The UHID Rules provide for the procedure to be followed for the creation of UHIDs on voluntary Aadhaar based verification. However, such Rules have been issued without the existence of any statutory framework to this extent. In the absence of any statutory framework forming the backbone of UHID, it becomes nearly inconceivable to ensure data protection and data privacy of personal data, sensitive personal data and health data of the individuals.

2. Determination of the necessity, objective and data privacy and data security measures of electronic medical records

It is suggested that, as the medical profession is still divided on the use of digital health records on clinical outcomes, a conclusive analysis of the usage of such digital health records in terms of efficacy and privacy issues must be conducted. Reference may also be laid on similar studies conducted by other countries.

In furtherance of such analysis, the Government must undertake stakeholder consultations in order to fine-tune this framework with an objective of enhanced medical outcomes, rather than emphasizing on data collection. An unrestricted and consultation-based system involving public health organizations, independent academics and specialists, and digital rights organizations must be prioritized.

3. Stringent scrutinization of Aadhar-based authentication

Aadhaar-based verification has been exploited for the purpose of data gathering, unintentional monitoring, exclusions, and even potential fraud. Given the aforementioned concerns, the use of Aadhaar for authentication purposes should be subjected to stringent scrutinization and monitoring by a Data Controller.



With the objective of analysing macro data for the provision of uniform health services, the Central Government introduced the NDHM which proposed the use of a unique health identifier, i.e., UHID for each citizen.

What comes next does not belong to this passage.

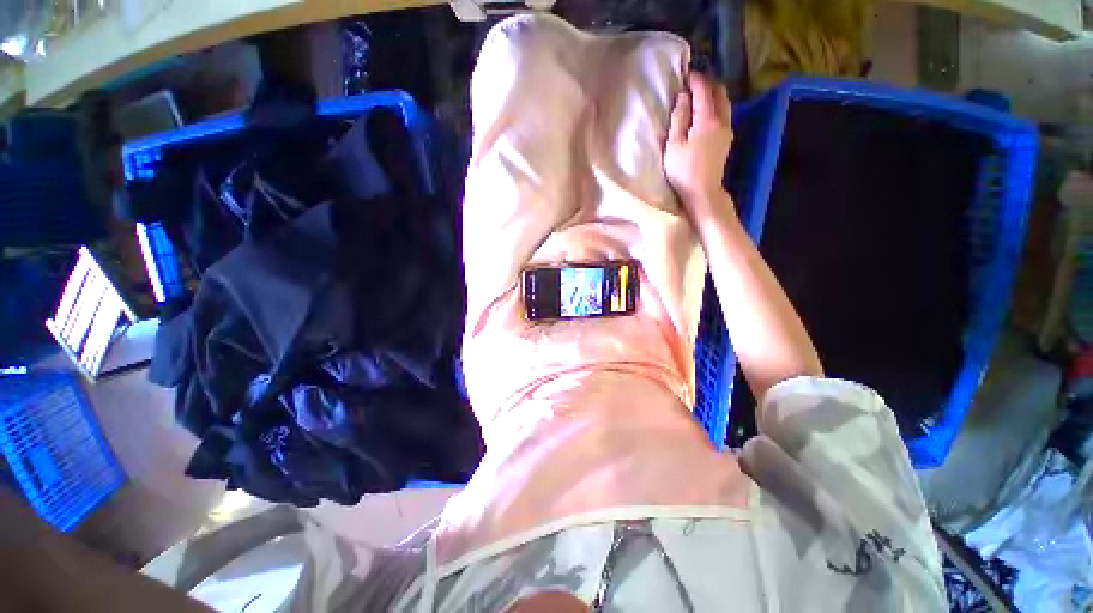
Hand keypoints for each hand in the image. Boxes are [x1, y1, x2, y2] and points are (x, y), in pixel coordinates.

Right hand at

The Government’s intention behind the introduction of UHID on the basis of Aadhaar verification may relate to the agenda of “data as a public good”. However, the current UHID framework has placed the requirements of informed, voluntary consent on the backseat, with its apparent focus on collection and storage of sensitive and personal health data flouting all data privacy safeguards.

In the backdrop of the same, the pressing need of the moment is to bring into force the Personal Data Protection Bill and ensure strict compliance of the data privacy principles laid down by the Bill by all concerned authorities and entities handling Aadhaar-based verification and storage of sensitive, personal data for the creation of UHID.